AC Circuit Analysis

AC circuits are more complex than DC because the voltage and current are constantly changing, and capacitors and inductors respond to that change in ways resistors don't. The key insight that makes AC analysis tractable is impedance — a generalisation of resistance that works for capacitors and inductors too, using complex numbers to track the phase relationship between voltage and current.

The AC Waveform

V(t) = V_max × sin(ωt + φ)
  • V_max — peak voltage
  • ω = 2πf — angular frequency in radians/second
  • f — frequency in Hz
  • φ — phase angle in radians

For calculations involving power, use RMS values: V_RMS = V_max / √2 ≈ 0.707 × V_max

Reactance

Reactance is the opposition to current flow in capacitors and inductors. Unlike resistance, it depends on frequency:

Capacitive reactance:  X_C = 1 / (2πfC)    ohms
Inductive reactance:   X_L = 2πfL           ohms

At higher frequencies: X_C decreases (capacitor passes more current), X_L increases (inductor blocks more). This frequency-dependent behaviour is what makes filters possible.

Impedance

Impedance (Z) combines resistance and reactance into one complex quantity that obeys Ohm's Law for AC circuits:

Z = R + jX          (j = imaginary unit, √-1)
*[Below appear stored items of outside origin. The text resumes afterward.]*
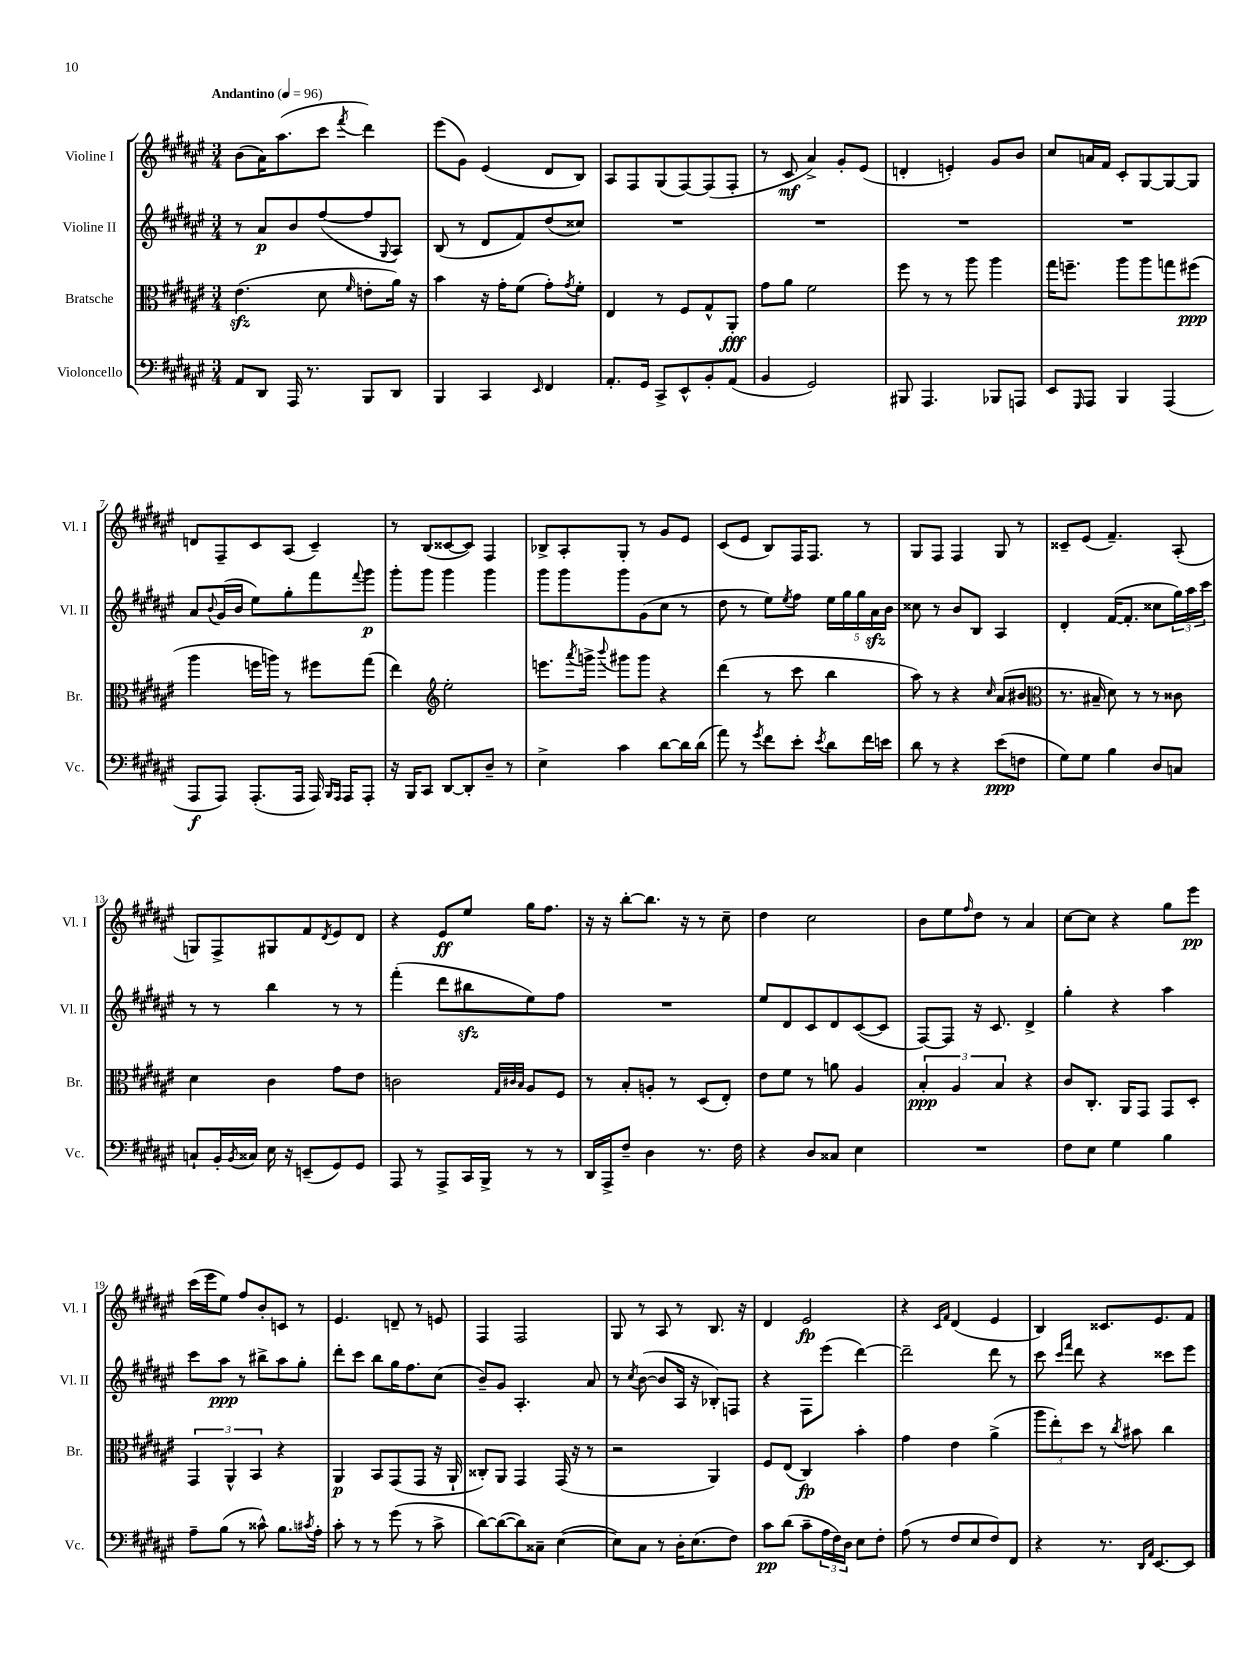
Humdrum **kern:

**kern	**kern	**kern	**kern
*staff4	*staff3	*staff2	*staff1
*clefF4	*clefC3	*clefG2	*clefG2
*k[f#c#g#d#a#e#]	*k[f#c#g#d#a#e#]	*k[f#c#g#d#a#e#]	*k[f#c#g#d#a#e#]
*M3/4	*M3/4	*M3/4	*M3/4
*MM96	*MM96	*MM96	*MM96
8AA#	(4.e#	8r	(8b
8DD#	.	8a#	16a#)
.	.	.	(8.aa#
16AAA#	.	8b	.
8.r	.	.	.
.	8d#	([8ff#	8ccc#
.	16qqf#	.	8qfff#
8BBB	8e'	8ff#]	4ddd#)
.	.	8qqG#	.
8DD#	16a#)	8A#)	.
.	16r	.	.
=	=	=	=
4BBB	4b	(8B	(8eee#
.	.	8r	8g#)
4CC#	16r	8d#	(4e#
.	16g#'	.	.
.	(8f#	8f#)	.
16qqEE#	.	.	.
4FF#	8g#')	(8dd#	8d#
.	8qg#	.	.
.	8f#'	8cc##)	8B)
=	=	=	=
8.AA#'	4E#	2.r	8A#
.	.	.	8F#
16GG#	.	.	.
8CC#^	8r	.	(8G#
8EE#^^	8F#	.	[8F#)
8BB'	8G#^^	.	(8F#]
(8AA#	8AA#'	.	8F#'
=	=	=	=
4BB	8g#	2.r	8r
.	8a#	.	8c#
2GG#)	2f#	.	4a#^)
.	.	.	8g#'
.	.	.	(8e#
=	=	=	=
8BBB#	8ff#	2.r	4d'
4.AAA#	8r	.	.
.	8r	.	4e')
.	8aa#	.	.
8BBB-	4aa#	.	8g#
8AAA	.	.	8b
=	=	=	=
8EE#	16gg#	2.r	8cc#
.	8.ff~	.	.
16qqGGG#	.	.	.
8AAA#	.	.	16a
.	.	.	16f#
4BBB	8aa#	.	8c#'
.	8aa#	.	[8G#
(4AAA#	8gg	.	8G#_
.	(8ff#	.	8G#]
=	=	=	=
8AAA#	4aa#	8a#	8d
.	.	8qqb	.
8AAA#)	.	(16g#	8F#~
.	.	16b	.
(8.AAA#'	16ff	8ee#)	8c#
.	16aa)	.	.
.	8r	8gg#'	(8A#
16AAA#	.	.	.
16AAA#)	8ff#	8fff#	4c#~)
16qqBBB	.	.	.
16qqAAA#	.	.	.
16AAA#	.	.	.
.	.	8qqfff#	.
8AAA#'	(8gg#	8ggg#	.
=	=	=	=
16r	4ee#)	8ggg#'	8r
16BBB	.	.	.
8CC#	.	8ggg#	(8B
*	*clefG2	*	*
[8DD#	2ee#'	4ggg#	[8c##
8DD#']	.	.	8c##])
8D#~	.	4ggg#	4F#
8r	.	.	.
=	=	=	=
4E#^	8.eee	8ggg#	8B-^
.	.	8ggg#	8A#'
.	8qaaa#	.	.
.	16ggg^	.	.
.	8qqbbb	.	.
4c#	8ggg#	8ggg#	8G#'
.	8ggg#	(8g#	8r
[8d#	4r	8cc#	8g#
16d#]	.	8r	8e#
(16d#	.	.	.
=	=	=	=
8a#)	(4ddd#	8dd#	(8c#
8r	.	8r	8e#
8qg#	.	.	.
8f#	8r	8ee#)	8B)
.	.	8qee#	.
8e#'	8ccc#	8ff#	16F#
.	.	.	8.F#
8qe#	.	.	.
8d#	4bb	20ee#	.
.	.	20gg#	.
.	.	20gg#	.
16f#	.	.	8r
.	.	20a#	.
16e	.	.	.
.	.	20b	.
=	=	=	=
8d#	8aa#)	8cc##	8G#
8r	8r	8r	8F#
4r	4r	8b	4F#
.	.	8B	.
.	16qqcc#	.	.
(8e#	(8a#	4A#	8G#
8F	8b#	.	8r
=	=	=	=
*	*clefC3	*	*
8G#)	8.r	4d#'	8c##~
8G#	.	.	(8e#
.	16B#~	.	.
4B	8d#)	([16f#	4.f#~)
.	.	8.f#']	.
.	8r	.	.
8D#	8r	8cc##	.
8C	8c##	24gg#)	(8A#'
.	.	24aa#	.
.	.	24ccc#	.
=	=	=	=
8C`	4d#	8r	8G)
16BB'	.	8r	8F#^
8qBB	.	.	.
16C##	.	.	.
16E#	4c#	4bb	8G#
16r	.	.	.
(8EE~	.	.	8f#
.	.	.	8qd#
8GG#)	8g#	8r	8e#
8GG#	8e#	8r	8d#
=	=	=	=
8AAA#	2c	(4fff#'	4r
8r	.	.	.
8AAA#^	.	8ddd#	8e#
16CC#	.	8bb#	8ee#
16BBB^	.	.	.
.	32qqG#	.	.
.	32qqc#	.	.
.	32qqB	.	.
8r	8A#	8ee#)	16gg#
.	.	.	8.ff#
8r	8F#	8ff#	.
=	=	=	=
16DD#	8r	2.r	16r
16AAA#^	.	.	16r
8F#~	8B'	.	[8bb'
4D#	8A'	.	8.bb]
.	8r	.	.
.	.	.	16r
8.r	(8D#	.	8r
.	8E#')	.	8cc#~
16F#	.	.	.
=	=	=	=
4r	8e#	8ee#	4dd#
.	8f#	8d#	.
8D#	8r	8c#	2cc#
8C##	8a	8d#	.
4E#	4A#	([8c#	.
.	.	8c#]	.
=	=	=	=
2.r	6B'	[8F#)	8b
.	.	8F#]	8ee#
.	6A#	.	.
.	.	.	16qqff#
.	.	16r	8dd#
.	.	8.c#	.
.	6B	.	.
.	.	.	8r
.	4r	4d#^	4a#
=	=	=	=
8F#	8c#	4gg#'	[8cc#
8E#	8.C#'	.	8cc#]
4G#	.	4r	4r
.	16AA#	.	.
.	8GG#	.	.
4B	8GG#	4aa#	8gg#
.	8D#'	.	8eee#
=	=	=	=
8A#~	6GG#	8ccc#	(16ccc#
.	.	.	16eee#
(8B	.	8aa#	8ee#)
.	6AA#^^	.	.
8r	.	8r	8ff#
.	6BB	.	.
8c##^^)	.	8bb#^	8b'
8.B	4r	8aa#	8c
.	.	8gg#'	8r
8qc#	.	.	.
16A#'	.	.	.
=	=	=	=
8c#'	4AA#	8ddd#'	4.e#
8r	.	8ccc#	.
8r	8BB	8bb	.
(8g#	(8GG#	16gg#	8d~
.	.	8.ff#	.
8r	8GG#	.	8r
8c#^	16r	(8cc#	8e
.	16AA#`	.	.
=	=	=	=
[8d#)	8C##')	8b~)	4F#
(8d#_	8AA#	8g#	.
8d#])	4GG#	4.A#'	2F#
8C##~	.	.	.
([4E#	(16GG#	.	.
.	16r	.	.
.	8r	8a#	.
=	=	=	=
8E#])	2r	8r	8G#
.	.	8qcc#	.
8C#	.	([8b	8r
8r	.	8b]	8A#
16D#'	.	16A#	8r
(8.E#	.	16r	.
.	4AA#)	8B-')	8.B
8F#)	.	8F	.
.	.	.	16r
=	=	=	=
8c#	8F#	4r	4d#
(8d#	(8E#	.	.
8c#~	4C#)	8F#	2e#
24A#	.	(8eee#	.
24F#)	.	.	.
24D#	.	.	.
8E#	4b'	[4ddd#)	.
8F#'	.	.	.
=	=	=	=
(8A#	4g#	2ddd#~]	4r
8r	.	.	.
.	.	.	16qqc#
.	.	.	16qqf#
8F#	4e#	.	(4d#
8E#	.	.	.
8F#)	(4a#^	8ddd#	4e#
8FF#	.	8r	.
=	=	=	=
4r	12aa#	8ccc#	4B)
.	12ee#')	.	.
.	.	16qqccc#	.
.	.	16qqfff#	.
.	.	8ddd#	.
.	12dd#	.	.
8.r	8r	4r	8.c##
.	8qcc#	.	.
.	8b#	.	.
16qqDD#	.	.	.
16qqAA#	.	.	.
[8.EE#	.	.	8.e#
.	4cc#	8ccc##	.
8EE#]	.	8eee#	8f#
==	==	==	==
*-	*-	*-	*-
For a series RC circuit:   Z = R - jX_C
For a series RL circuit:   Z = R + jX_L
For a series RLC:          Z = R + j(X_L - X_C)

Magnitude: |Z| = √(R² + X²)
Phase angle: θ = arctan(X/R)

Ohm's Law for AC: V = I × Z — where V, I, and Z are all complex numbers (phasors).

Resonance

In an RLC circuit, X_L and X_C cancel when they're equal. The frequency where this happens is the resonant frequency:

At resonance: X_L = X_C
2πf₀L = 1/(2πf₀C)
f₀ = 1 / (2π√LC)

At resonance, the impedance is purely resistive (Z = R), and current is at maximum. This is how radio tuners work — adjust L or C until f₀ matches the station frequency, and that frequency gets maximum response.

Power in AC Circuits

Real power (P):     P = V_RMS × I_RMS × cos(θ)    watts (W)
Reactive power (Q): Q = V_RMS × I_RMS × sin(θ)    volt-amperes reactive (VAR)
Apparent power (S): S = V_RMS × I_RMS              volt-amperes (VA)

S² = P² + Q²

Power factor: PF = cos(θ) = P/S

Real power is what actually does work (heats, moves, computes). Reactive power is stored and returned each cycle by inductors and capacitors — it doesn't do useful work but it does flow in the wires and causes losses. Power factor close to 1.0 means the load is mostly resistive and efficient. Large motors and fluorescent lights have low power factors; this is why industrial customers pay power factor penalties.

RC Low-Pass Filter Example

        R
Vin ──[  ]──┬── Vout
            |
           [C]
            |
           GND

Cutoff frequency (f_c): where X_C = R
f_c = 1 / (2πRC)

At f << f_c: capacitor is high impedance, Vout ≈ Vin  (passes signal)
At f >> f_c: capacitor is low impedance, Vout ≈ 0      (attenuates signal)

Above the cutoff frequency, the output drops at -20dB/decade. This is a first-order filter. Stack two of them (or use an active filter with an op-amp) for steeper rolloff.